Meu respeito por sua capacidade analítica cresceu de forma considerável. No entanto permanecia em minha mente uma secreta suspeita de que tudo não passava de um episódio montado para me deslumbrar, embora não conseguisse perceber a intenção que o teria levado a agir assim. Holmes terminara de ler a correspondência e havia em seus olhos aquela expressão vaga e sem brilho que revela mergulho em alguma abstração.
- Como pôde deduzir aquilo? - perguntei.
- Deduzir o quê? - respondeu com petulância.
- Ora, que ele era um sargento reformado da Marinha.
- Não tenho tempo para falar de bagatelas - respondeu de maneira brusca, porém, em seguida, sorrindo, falou: - Desculpe minha grosseria. Você cortou o fio de meu pensamento. Mas, talvez, tenha sido melhor. Então, voce nao foi mesmo capaz de perceber que aquele homem era um sargento da Marinha?
- Realmente não.
- Percebê-lo foi mais fácil do que tentar explicar agora como foi que o consegui. Se lhe pedirem para provar porque dois mais dois são quatro, você pode encontrar uma certa dificuldade, embora não tenha a menor dúvida a respeito. Mesmo o homem estando do outro lado da rua, pude ver uma grande âncora azul tatuada no dorso de sua mão. Ora, isso remete a mar.

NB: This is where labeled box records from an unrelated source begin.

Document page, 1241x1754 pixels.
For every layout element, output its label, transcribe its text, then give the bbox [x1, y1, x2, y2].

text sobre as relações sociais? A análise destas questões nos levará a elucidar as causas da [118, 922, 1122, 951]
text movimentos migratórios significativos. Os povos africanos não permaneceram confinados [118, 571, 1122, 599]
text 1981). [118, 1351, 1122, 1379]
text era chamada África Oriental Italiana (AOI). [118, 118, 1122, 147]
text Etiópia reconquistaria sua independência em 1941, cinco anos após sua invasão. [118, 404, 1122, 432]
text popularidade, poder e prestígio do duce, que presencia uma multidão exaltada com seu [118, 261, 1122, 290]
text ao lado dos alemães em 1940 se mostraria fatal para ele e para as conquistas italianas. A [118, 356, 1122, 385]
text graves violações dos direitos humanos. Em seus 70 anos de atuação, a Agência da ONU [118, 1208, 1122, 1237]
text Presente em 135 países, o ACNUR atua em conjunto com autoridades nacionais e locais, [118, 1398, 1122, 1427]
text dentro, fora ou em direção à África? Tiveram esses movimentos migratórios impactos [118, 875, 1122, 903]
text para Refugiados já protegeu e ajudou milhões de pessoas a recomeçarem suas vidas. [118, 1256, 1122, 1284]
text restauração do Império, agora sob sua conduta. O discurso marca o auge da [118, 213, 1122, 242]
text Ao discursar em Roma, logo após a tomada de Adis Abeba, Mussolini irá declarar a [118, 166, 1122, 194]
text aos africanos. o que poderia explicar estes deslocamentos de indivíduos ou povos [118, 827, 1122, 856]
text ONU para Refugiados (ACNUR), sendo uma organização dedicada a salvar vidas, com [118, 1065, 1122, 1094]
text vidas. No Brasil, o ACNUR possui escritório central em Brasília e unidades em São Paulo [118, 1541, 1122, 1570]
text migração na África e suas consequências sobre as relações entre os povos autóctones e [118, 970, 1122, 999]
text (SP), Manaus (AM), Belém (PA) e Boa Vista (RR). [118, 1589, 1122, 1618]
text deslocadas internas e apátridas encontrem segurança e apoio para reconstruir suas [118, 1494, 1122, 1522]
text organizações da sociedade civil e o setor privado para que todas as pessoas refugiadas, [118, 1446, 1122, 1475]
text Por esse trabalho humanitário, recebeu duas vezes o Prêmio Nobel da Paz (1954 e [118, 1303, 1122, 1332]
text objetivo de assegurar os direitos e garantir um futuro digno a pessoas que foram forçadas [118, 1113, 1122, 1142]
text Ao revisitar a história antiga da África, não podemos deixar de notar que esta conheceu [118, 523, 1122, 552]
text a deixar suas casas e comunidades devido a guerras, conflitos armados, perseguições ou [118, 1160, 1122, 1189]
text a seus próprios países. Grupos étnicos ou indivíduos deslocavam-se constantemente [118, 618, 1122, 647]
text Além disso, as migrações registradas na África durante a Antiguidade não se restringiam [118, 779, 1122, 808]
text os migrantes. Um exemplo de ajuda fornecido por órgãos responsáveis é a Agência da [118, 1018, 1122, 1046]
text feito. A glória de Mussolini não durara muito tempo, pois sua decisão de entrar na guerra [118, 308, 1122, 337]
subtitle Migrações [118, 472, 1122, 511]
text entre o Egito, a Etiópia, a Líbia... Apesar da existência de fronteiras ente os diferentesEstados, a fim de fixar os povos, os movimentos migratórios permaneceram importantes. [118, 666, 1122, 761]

Além disso, ele tinha postura militar e usava suíças à moda da Marinha. Aparentava uma certa importância de quem costuma comandar. Você deve ter observado a maneira como ele mantinha a cabeça e balançava a bengala. Seu rosto era o de um homem de meia-idade seguro e respeitável. A soma de tudo isso me levou a dizer que ele tinha sido um sargento.
- Fantástico! - exclamei.
- É banal - disse Holmes, embora sua expressão denunciasse que minha visível surpresa e a admiração que sentia por ele o deixavam muito satisfeito. – Há pouco eu dizia que não existiam mais criminosos. Parece que me enganei. Veja isto!